BEagle1984 / silverback

Silverback is a simple but feature-rich message bus for .NET core (it currently supports Kafka, RabbitMQ and MQTT).
https://silverback-messaging.net
MIT License
260 stars 39 forks source link

Kafka Partition Revoked #214

Closed leorg99 closed 12 months ago

leorg99 commented 1 year ago

Hi Sergio,

Recently started using your library and love it! However, I am running into an issue. In the logs I see that the topic I am listening will get an event that the partition was revoked but then it is assigned again short time later. At some point, the partition is revoked and never assigned back.

Any idea what to check? When I check the topic to see what consumers are connected, I see none and the group is behind on messages.

Here is what my config looks like:

        builder.AddKafkaEndpoints(endpoints =>
        {
            endpoints
                .Configure(config =>
                {
                    config.BootstrapServers = connectionSettings.BootstrapServers;
                    config.AllowAutoCreateTopics = false;
                    config.ClientId = "prospect_index_daemon_v2";
                })
                .AddInbound<IndexProspect.Command>(
                    endpoint =>
                        endpoint.ConsumeFrom(KafkaConfig.Topics.ProspectV2IndexRequests.GetTopic(settings.EnvironmentName))
                                .Configure(config =>
                                {
                                    config.GroupId = "prospect_index_daemon_v2";
                                    config.AutoOffsetReset = AutoOffsetReset.Earliest;
                                })
                                .ProcessAllPartitionsTogether()
                                .OnError(policy => policy.Skip())
                                .SkipNullMessages()
                )

Thanks!

BEagle1984 commented 1 year ago

The rebalance is coordinated by the broker and it guarantees that all the partitions are reassigned. Do you see the revoke but not the assign in the logs and no exception? Is this the only instance of your service or are there multiple consumers in the consumer group? Do you have a custom IKafkaPartitionsRevokedCallback or IKafkaPartitionsAssignedCallback in place?

leorg99 commented 1 year ago

Do you see the revoke but not the assign in the logs and no exception?

I see the revoke and assign most of the time but then at some point there is only a revoke with no assign.

Is this the only instance of your service or are there multiple consumers in the consumer group?

This should be the only instance in the group but it would be good if there is a way for me to monitor the group to see if anything is connecting that shouldn't. Trying to see how to do that.

Do you have a custom IKafkaPartitionsRevokedCallback or IKafkaPartitionsAssignedCallback in place?

No.

leorg99 commented 1 year ago

I created a sample project with the issue I am experiencing.
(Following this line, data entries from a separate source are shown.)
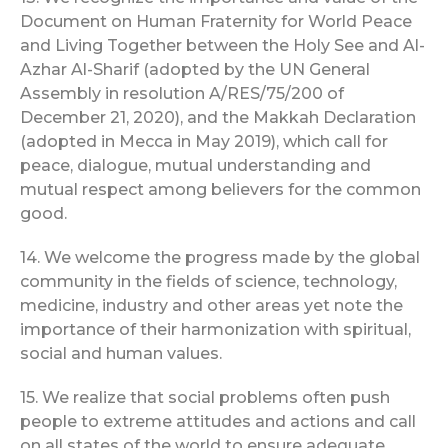
Document on Human Fraternity for World Peace
and Living Together between the Holy See and Al-
Azhar Al-Sharif (adopted by the UN General
Assembly in resolution A/RES/75/200 of
December 21, 2020), and the Makkah Declaration
(adopted in Mecca in May 2019), which call for
peace, dialogue, mutual understanding and
mutual respect among believers for the common
good.
14. We welcome the progress made by the global
community in the fields of science, technology,
medicine, industry and other areas yet note the
importance of their harmonization with spiritual,
social and human values.
15. We realize that social problems often push
people to extreme attitudes and actions and call
on all states of the world to ensure adequate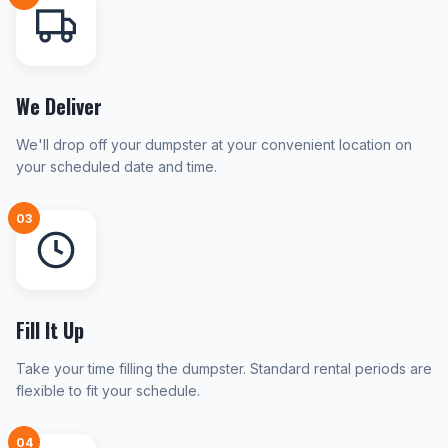
We Deliver
We'll drop off your dumpster at your convenient location on
your scheduled date and time.
03
Fill It Up
Take your time filling the dumpster. Standard rental periods are
flexible to fit your schedule.
04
When you run this the first time, it will create the topic kafka-partion-test with 1 partition and then connect to it. What I then did was run a second instance of this sample project to see what happens.

What I found is that partition 0 is revoked for the first instance and assigned to the second one (as expected). When I terminate the second instance, I expect the first instance to get reassigned partition 0, but this does not occur. It actually seems like the first instance gets stuck with the last log message showing:

trce: Silverback.Messaging.Broker.KafkaConsumer[1999]
      Waiting until ChannelsManager stops... | consumerId: 64de2533-f808-4ebf-b110-6c6bac5f3d8f, endpointName: kafka-partion-test

Even Ctrl+C at this state causes a long delay because it seems like it is waiting on this to terminate. I am not sure if I found a bug or I am just doing something wrong.

BEagle1984 commented 1 year ago

Thank you for the repro. I just had a quick look and I suspect it happens because there's only 1 partition and the revoke procedure gets stuck when there is nothing to revoke. I will fix this. 👍

BEagle1984 commented 1 year ago

The bug has been fixed. The fix will be released with the upcoming v4.4.0.